Why Make This Recipe
Hibachi Shrimp Rice Bowls are a tasty and colorful dish that brings the flavors of traditional Japanese hibachi cooking to your kitchen. They are easy to prepare, filled with healthy ingredients, and sure to please both kids and adults. This recipe provides a perfect way to enjoy shrimp and vegetables with a delightful sauce, all served over rice for a complete meal.
How to Make Hibachi Shrimp Rice Bowls
Ingredients
- ½ cup mayo
- 2 tbsp. ketchup
- ½ tsp. garlic powder
- ½ tsp. paprika
- Few dashes of hot sauce or to taste (optional)
- 3 tbsp. unsalted butter (divided)
- 1 lb. raw shrimp (peeled, deveined, and patted dry)
- 4 tbsp. soy sauce (divided)
- 1 medium zucchini (sliced)
- 1 small-medium onion (chopped)
- 1 egg
- 2 cups frozen peas and carrots (unthawed)
- 4 cups cooked rice (cooled)
- 2 tbsp. soy sauce
Directions
- Make yum yum sauce by mixing together the mayo, ketchup, garlic powder, paprika, and hot sauce (if using) in a bowl. Set aside in the fridge until ready to serve.
- Heat a large skillet over medium-high heat. Add 1 tbsp. of butter. Cook shrimp in butter for about 1 minute on each side. Add 2 tbsp. of soy sauce and cook until the soy sauce is mostly evaporated. Remove shrimp from pan and set aside.
- Dry out the large skillet with a paper towel if necessary. Heat another 1 tbsp. of butter in the same skillet and add the onion and zucchini. Sauté for about 4-5 minutes until the onion is translucent and the zucchini is softened. Add another 2 tbsp. of soy sauce and cook until the sauce is mostly evaporated. Remove from the pan and set aside.

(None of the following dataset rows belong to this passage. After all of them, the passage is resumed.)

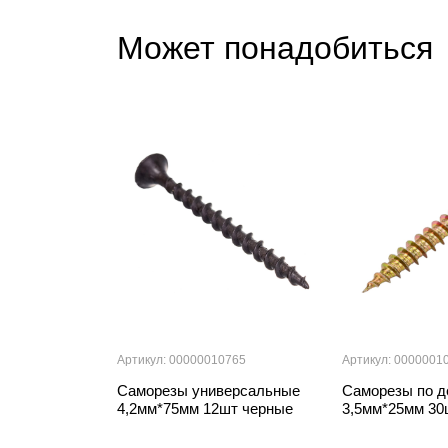
Может понадобиться
Артикул: 00000010765
Артикул: 0000001
Саморезы универсальные
Саморезы по д
4,2мм*75мм 12шт черные
3,5мм*25мм 30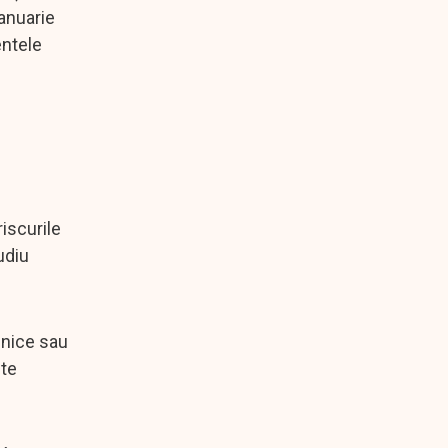
ianuarie
entele
riscurile
udiu
hnice sau
ste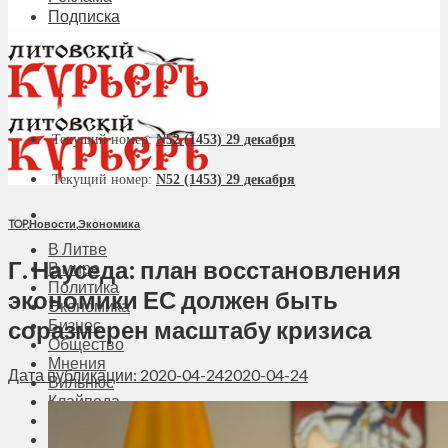
Подписка
Текущий номер:
N52 (1453) 29 декабря
Текущий номер:
N52 (1453) 29 декабря
TOP
,
Новости
,
Экономика
В Литве
Г. Науседа: план восстановления
В мире
Политика
экономики ЕС должен быть
Экономика
соразмерен масштабу кризиса
Бизнес
Общество
Мнения
Дата публикации: 2020-04-24
2020-04-24
Вильнюс
Клайпеда
Висагинас
Регионы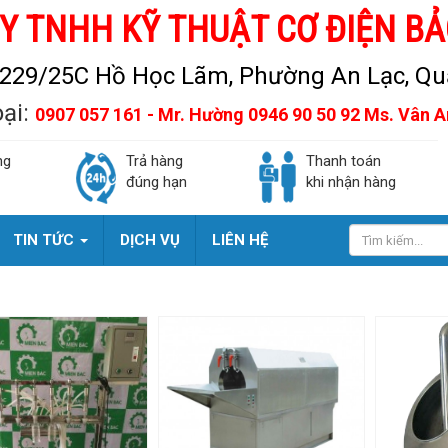
Y TNHH KỸ THUẬT CƠ ĐIỆN BẢ
229/25C Hồ Học Lãm, Phường An Lạc, Quậ
oại:
0907 057 161 - Mr. Hường 0946 90 50 92 Ms. Vân 
ng
Trả hàng
Thanh toán
đúng hạn
khi nhận hàng
TIN TỨC
DỊCH VỤ
LIÊN HỆ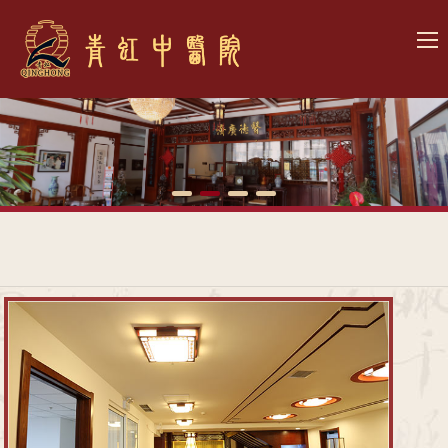
网
站
关
首
于
青
页
我
虹
患
们
文
者
诊
化
心
疗
医
声
项
院
联
目
展
系
示
我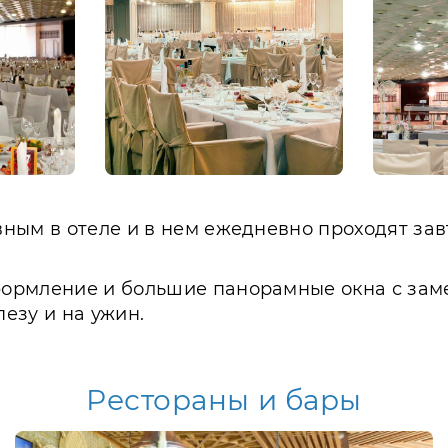
ным в отеле и в нем ежедневно проходят за
ормление и большие панорамные окна с зам
езу и на ужин.
Рестораны и бары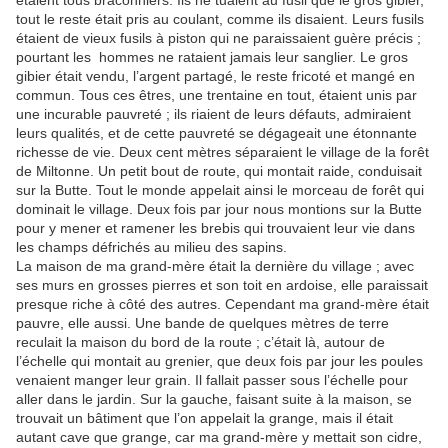
étaient tous braconniers. Ils ne tuaient au fusil que le gros gibier,
tout le reste était pris au coulant, comme ils disaient. Leurs fusils
étaient de vieux fusils à piston qui ne paraissaient guère précis ;
pourtant les hommes ne rataient jamais leur sanglier. Le gros
gibier était vendu, l’argent partagé, le reste fricoté et mangé en
commun. Tous ces êtres, une trentaine en tout, étaient unis par
une incurable pauvreté ; ils riaient de leurs défauts, admiraient
leurs qualités, et de cette pauvreté se dégageait une étonnante
richesse de vie. Deux cent mètres séparaient le village de la forêt
de Miltonne. Un petit bout de route, qui montait raide, conduisait
sur la Butte. Tout le monde appelait ainsi le morceau de forêt qui
dominait le village. Deux fois par jour nous montions sur la Butte
pour y mener et ramener les brebis qui trouvaient leur vie dans
les champs défrichés au milieu des sapins.
La maison de ma grand-mère était la dernière du village ; avec
ses murs en grosses pierres et son toit en ardoise, elle paraissait
presque riche à côté des autres. Cependant ma grand-mère était
pauvre, elle aussi. Une bande de quelques mètres de terre
reculait la maison du bord de la route ; c’était là, autour de
l’échelle qui montait au grenier, que deux fois par jour les poules
venaient manger leur grain. Il fallait passer sous l’échelle pour
aller dans le jardin. Sur la gauche, faisant suite à la maison, se
trouvait un bâtiment que l’on appelait la grange, mais il était
autant cave que grange, car ma grand-mère y mettait son cidre,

- Dry out the large skillet if necessary again. Heat another 1 tbsp. of butter in the skillet. Add egg, breaking the yolk and scrambling it. Add cooled rice and frozen vegetables. Sauté for about 2-3 minutes and add 2 tbsp. soy sauce. Stir fry for an additional 2-3 minutes or until warmed throughout.
- Assemble the bowl by layering the fried rice, vegetables, and shrimp and drizzling the yum yum sauce on top.

How to Serve Hibachi Shrimp Rice Bowls
Serve Hibachi Shrimp Rice Bowls warm in bowls. You can drizzle extra yum yum sauce on top for more flavor. Feel free to add lime wedges and sesame seeds as a garnish to elevate the dish further.
How to Store Hibachi Shrimp Rice Bowls
To store leftovers, let the rice bowls cool down completely. Place them in an airtight container and keep them in the refrigerator for up to 3 days. When ready to eat, simply reheat in the microwave until warmed through.
Tips to Make Hibachi Shrimp Rice Bowls
- Use fresh shrimp for the best flavor, or frozen shrimp that is thawed and patted dry.
- Don’t skip the yum yum sauce; it adds a delicious creamy kick to the dish.
- Feel free to customize the vegetables according to what you have on hand or your personal preference.
Variation
You can easily swap the shrimp for chicken or tofu if you prefer a different protein. Additionally, adding other vegetables like bell peppers or broccoli can enhance the dish.
FAQs
Can I use leftover rice for this recipe?
Yes, leftover rice works great! Just make sure it’s cooled and not clumped together.
Is this recipe spicy?
It is not spicy unless you add hot sauce to the yum yum sauce. You can adjust the spiciness according to your taste.
How long does it take to make Hibachi Shrimp Rice Bowls?
The entire dish can be made in about 30 minutes, making it a quick and easy meal option!